An IRA distribution made flat out does little for you from a tax viewpoint.  The withdrawal is still “income” in tax year 2020 but the withdrawal is not going to be subject to the 10% penalty for those under 59.5 years of age.  The legislation also appears to allow you to avoid tax consequence if you repay the distribution or loan within three years.  That’s big and a possible lifeline for distressed families and small business holders.  The limit is $100,000, but even if it is not back in the retirement kitty in three years, the plan is to allow you to report the income over three separate tax years rather than all at once.

What makes this provision so important is that no one is yet certain just how quickly the stimulus checks/deposits will be issued.  It seems fairly certain that no states have the capacity to promptly process and pay 3 million unemployment claims.  Truth is that you may have to reach for the IRA/401(K) remedy before all the regulations are issued in order to keep food on the table or your business alive.  Obviously that does entail some risk that you will pay ordinary income rates (if you do not conform to all the rules-some probably not yet written).  Understand however that these funds are not supplementing income, but substituting for income your employer is not paying you.
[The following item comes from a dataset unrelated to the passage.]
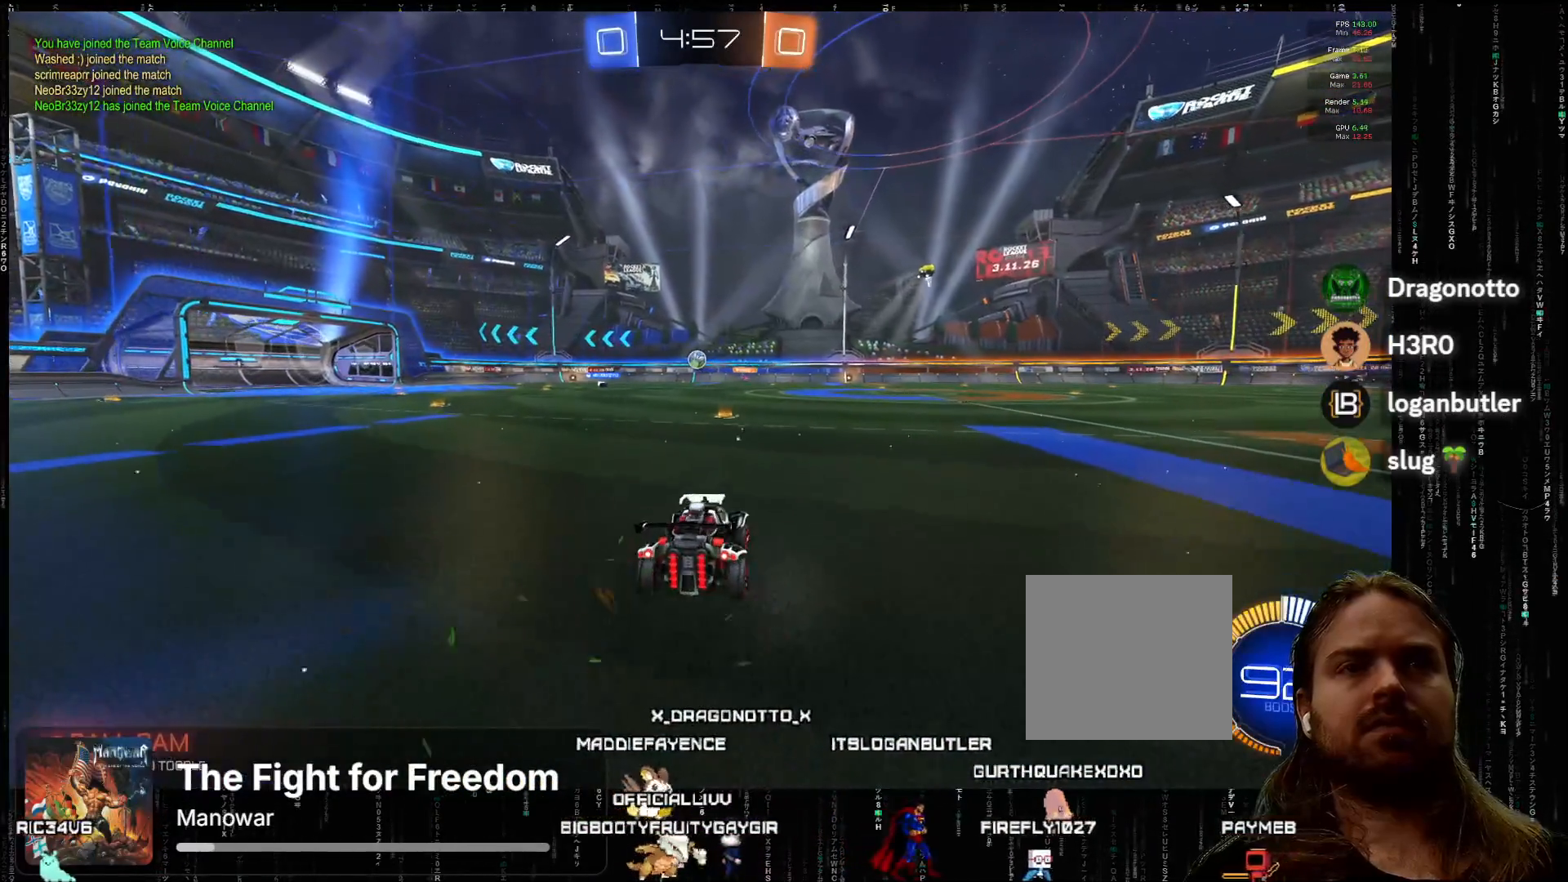
{"buttons": ["R2"], "left_stick": "down-right", "events": [[100, "R2", "down"]]}
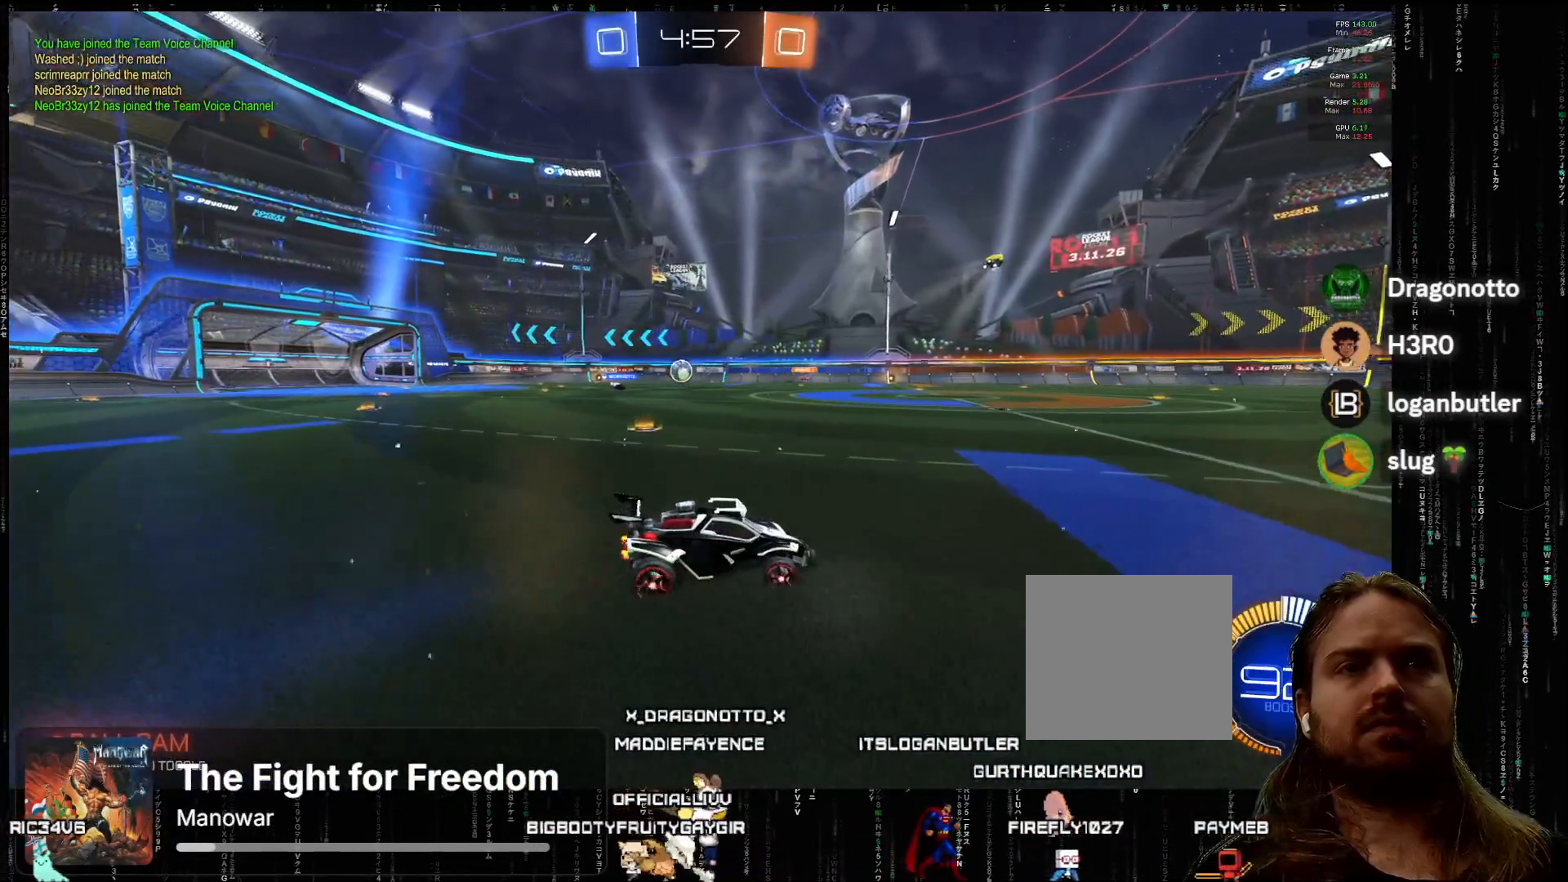
{"buttons": ["R2"], "left_stick": "center", "events": [[150, "left_stick", "center"]]}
One other disadvantage to this plan merits attention.  Sadly, if you take the money out now, you do so at a time when the S&P500 has fallen by 20% since New Year’s Day.  Thus, you may be able to take out only 80 cents on the dollar you put into retirement at the end of December because that’s all your dollar is worth today.  Desperate times require consideration of desperate measures and every captain’s first task is to keep the ship afloat.

“Don’t give up the ship.” Try to talk with both your tax adviser and your retirement plan manager about how best to make use of this life preserver without causing more damage to your long-term financial security.  In the meantime, stay well.